Фрисснер повернулся к проводнику в надежде, что Муамар поймет возникшую проблему. Тот и в самом деле понял, помахал рукой-крылом куда-то на юг — вернее, туда, где, по представлениям Фрисснера, этот самый юг обязан был находиться.
— Вам плохо? — участливо спросил Богер ученого. Тот покачал головой.
— Мне не просто плохо… Мне очень, очень плохо. Я хочу попросить у вас извинения, господин капитан…
— Полноте, — сказал Фрисснер. — Как ваш желудок?
— Вроде бы ничего.
— Благодарите штурмбаннфюрера и его лекарство. Надеюсь, больше оно не понадобится…
— Нет-нет!
— Юлиус… Юлиус, вы хоть раз в жизни напивались? — спросил капитан с улыбкой.
— Не припомню.. Извините, я прилягу. Мне надо прилечь…
Шатаясь, археолог вернулся в машину и заворочался там, постанывая и кашляя.
Колонна остановилась, лишь когда солнце уже высоко поднялось над песками и начало накалять их своей беспощадной милостью.
— Привал, — скомандовал Фрисснер, выбираясь из машины. — Обст!
Унтер-офицер уже спешил к командиру.
— Выставите в охранение тех людей, кто спал ночью.
— Все спали, господин капитан.
— Все? — Так точно
— А вы?
— Я — нет, господин капитан. Я решил, что пусть ребята поспят. Тяжелый день, к тому же у нас потери. Это положительно скажется на их моральном состоянии.
— Какое у вас образование, Обст? — неожиданно для себя спросил Артур.

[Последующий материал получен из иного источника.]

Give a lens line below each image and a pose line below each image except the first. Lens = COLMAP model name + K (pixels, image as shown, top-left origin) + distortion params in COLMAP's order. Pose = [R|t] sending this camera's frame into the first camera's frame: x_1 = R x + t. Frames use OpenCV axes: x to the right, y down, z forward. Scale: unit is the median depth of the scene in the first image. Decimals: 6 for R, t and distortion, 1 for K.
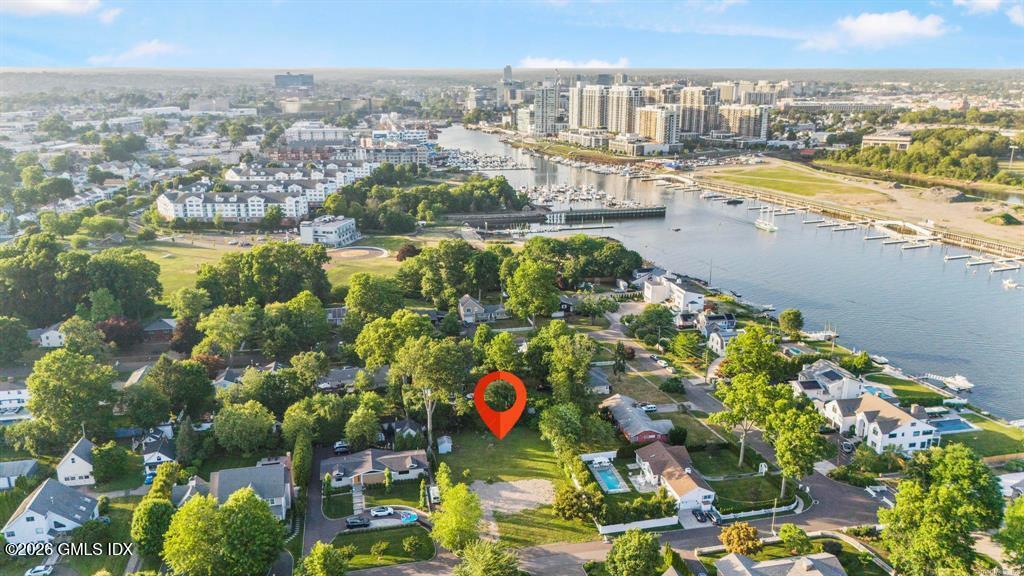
lens RADIAL K [[720.5, 0, 516.3], [0, 720.5, 291.1], [0, 0, 1]] dist [0.078363, -0.082779]
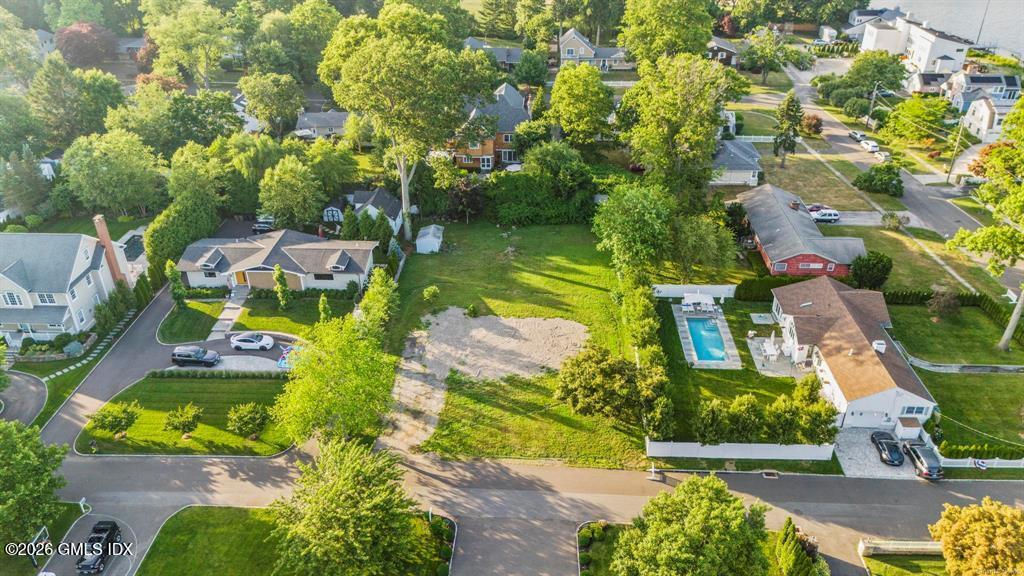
lens RADIAL K [[720.5, 0, 516.3], [0, 720.5, 291.1], [0, 0, 1]] dist [0.078363, -0.082779]
pose [[0.964526, 0.123369, -0.233389, 0.109069], [-0.057541, 0.961077, 0.270223, 0.094079], [0.257642, -0.247208, 0.934082, 0.476508]]
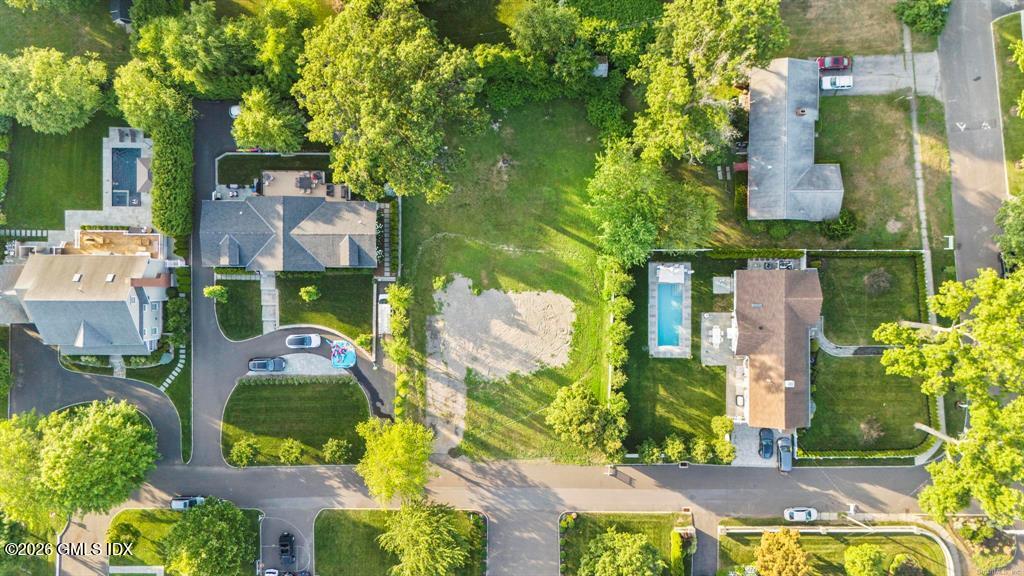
lens RADIAL K [[720.5, 0, 516.3], [0, 720.5, 291.1], [0, 0, 1]] dist [0.078363, -0.082779]
pose [[0.974289, 0.225288, -0.002480, -0.002274], [-0.066558, 0.298321, 0.952142, -0.310142], [0.215246, -0.927496, 0.305646, 0.760276]]
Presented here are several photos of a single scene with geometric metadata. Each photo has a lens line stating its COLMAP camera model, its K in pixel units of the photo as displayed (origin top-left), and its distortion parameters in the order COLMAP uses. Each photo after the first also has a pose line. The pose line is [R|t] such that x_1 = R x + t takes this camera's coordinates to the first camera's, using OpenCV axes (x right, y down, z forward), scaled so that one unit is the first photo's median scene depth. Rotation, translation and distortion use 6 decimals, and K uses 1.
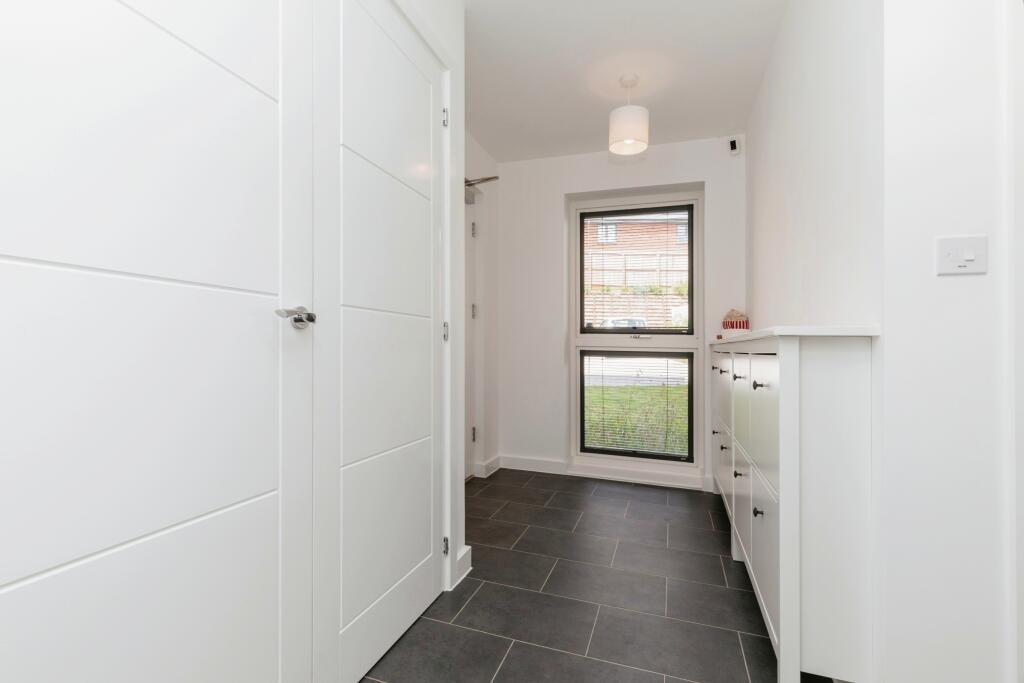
lens RADIAL K [[460.3, 0, 511.4], [0, 460.3, 343.9], [0, 0, 1]] dist [0.003449, -0.002229]
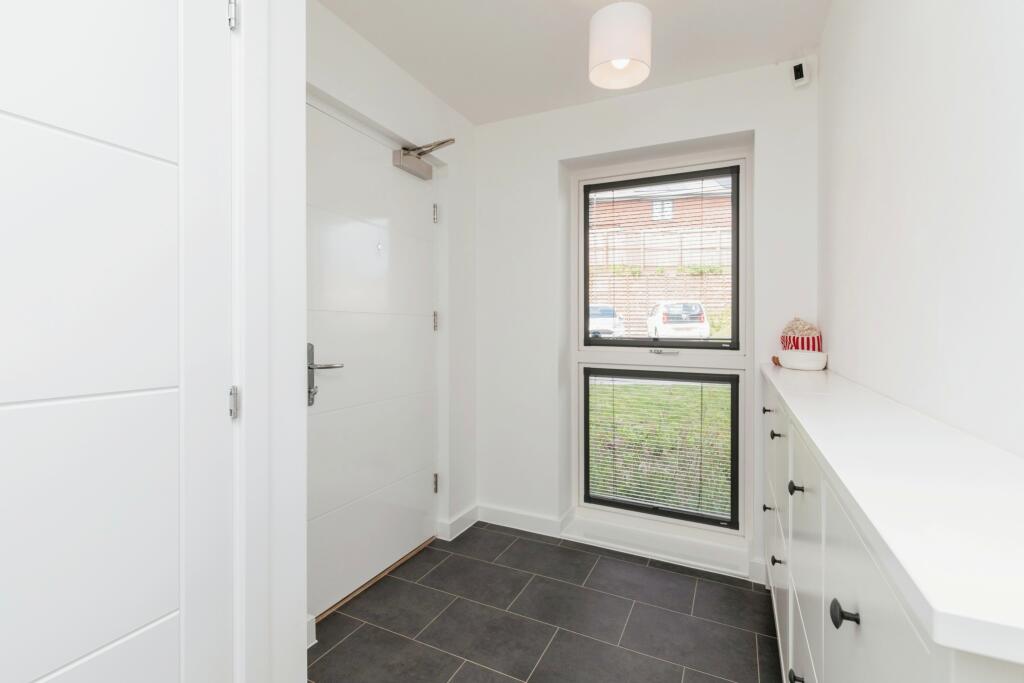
lens RADIAL K [[460.3, 0, 512.0], [0, 460.3, 336.7], [0, 0, 1]] dist [0.003449, -0.002229]
pose [[0.993293, -0.006641, -0.115436, 0.128683], [0.009122, 0.999738, 0.020981, -0.058449], [0.115267, -0.021893, 0.993093, 0.252107]]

— Да собственно, никакого, господин капитан. — Обст был смущен. — Просто у нас был командир… Тоже капитан. Еще в первую войну… Я тогда рядовым был. Делать нечего было по молодости, вот в армию и подался. Добровольцем. Так наш капитан, вот кто был голова, на фронт из университета пошел. Всегда знал, что солдатам нужно. Уже в самом конце, когда и войны-то не было, он погиб где-то на Западном фронте. Я в это время в госпитале валялся, сводки читал: «На Западном фронте без перемен. На Западном фронте без перемен». Вот тебе «и без перемен»… Я теперь всегда про него вспоминаю.